- **Directive**
The records below must be transcribed exactly, with each picture left out.

- **Data for analysis**
------------------------------------------------------------

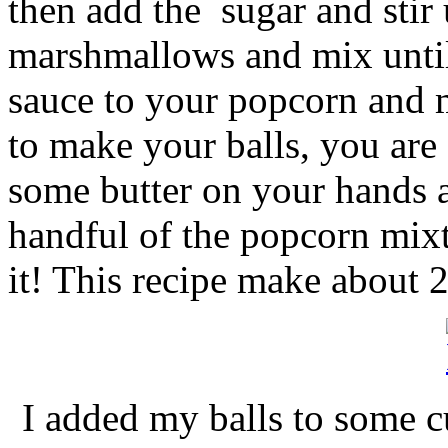
then add the sugar and stir 
marshmallows and mix until 
sauce to your popcorn and m
to make your balls, you are 
some butter on your hands a
handful of the popcorn mixtu
it! This recipe make about 2
I added my balls to some cu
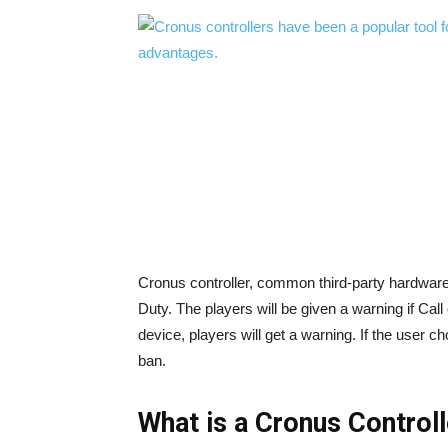
Cronus controller, common third-party hardware th
Duty. The players will be given a warning if Ca
device, players will get a warning. If the user 
ban.
What is a Cronus Control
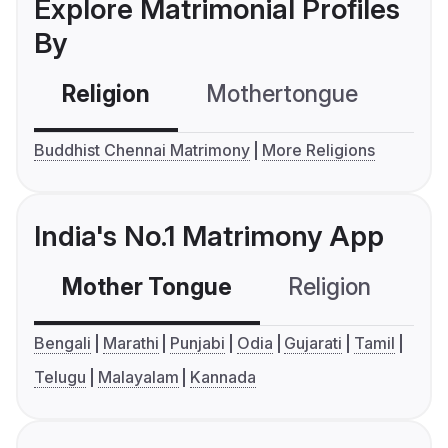
Explore Matrimonial Profiles
By
Religion
Mothertongue
Co
Buddhist Chennai Matrimony
More Religions
India's No.1 Matrimony App
Mother Tongue
Religion
C
Bengali
Marathi
Punjabi
Odia
Gujarati
Tamil
Telugu
Malayalam
Kannada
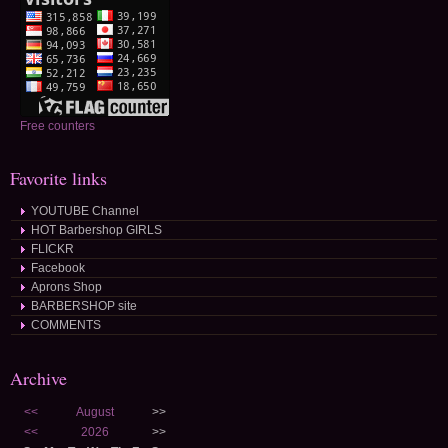
Free counters
Favorite links
YOUTUBE Channel
HOT Barbershop GIRLS
FLICKR
Facebook
Aprons Shop
BARBERSHOP site
COMMENTS
Archive
<<
August
>>
<<
2026
>>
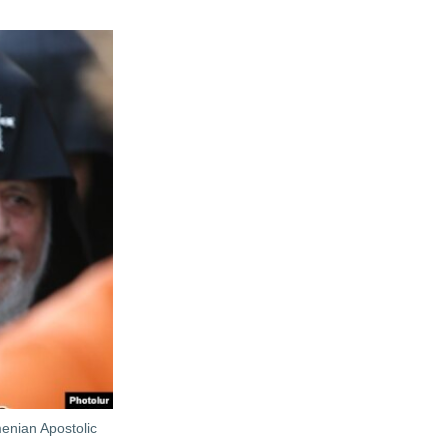
menian Apostolic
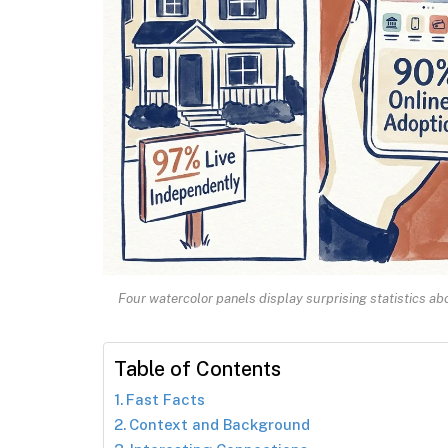
Four watercolor panels display surprising statistics a
Table of Contents
Fast Facts
Context and Background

------------------------------------------------------------

- **Task result**
then add the sugar and stir 
marshmallows and mix until 
sauce to your popcorn and m
to make your balls, you are 
some butter on your hands a
handful of the popcorn mixtu
it! This recipe make about 2
I added my balls to some cu
Cronus controller, common third-party hardware th
Duty. The players will be given a warning if Ca
device, players will get a warning. If the user 
ban.
What is a Cronus Control
Explore Matrimonial Profiles
By
Religion
Mothertongue
Co
Buddhist Chennai Matrimony
More Religions
India's No.1 Matrimony App
Mother Tongue
Religion
C
Bengali
Marathi
Punjabi
Odia
Gujarati
Tamil
Telugu
Malayalam
Kannada
Free counters
Favorite links
YOUTUBE Channel
HOT Barbershop GIRLS
FLICKR
Facebook
Aprons Shop
BARBERSHOP site
COMMENTS
Archive
<<
August
>>
<<
2026
>>
menian Apostolic
Four watercolor panels display surprising statistics a
Table of Contents
Fast Facts
Context and Background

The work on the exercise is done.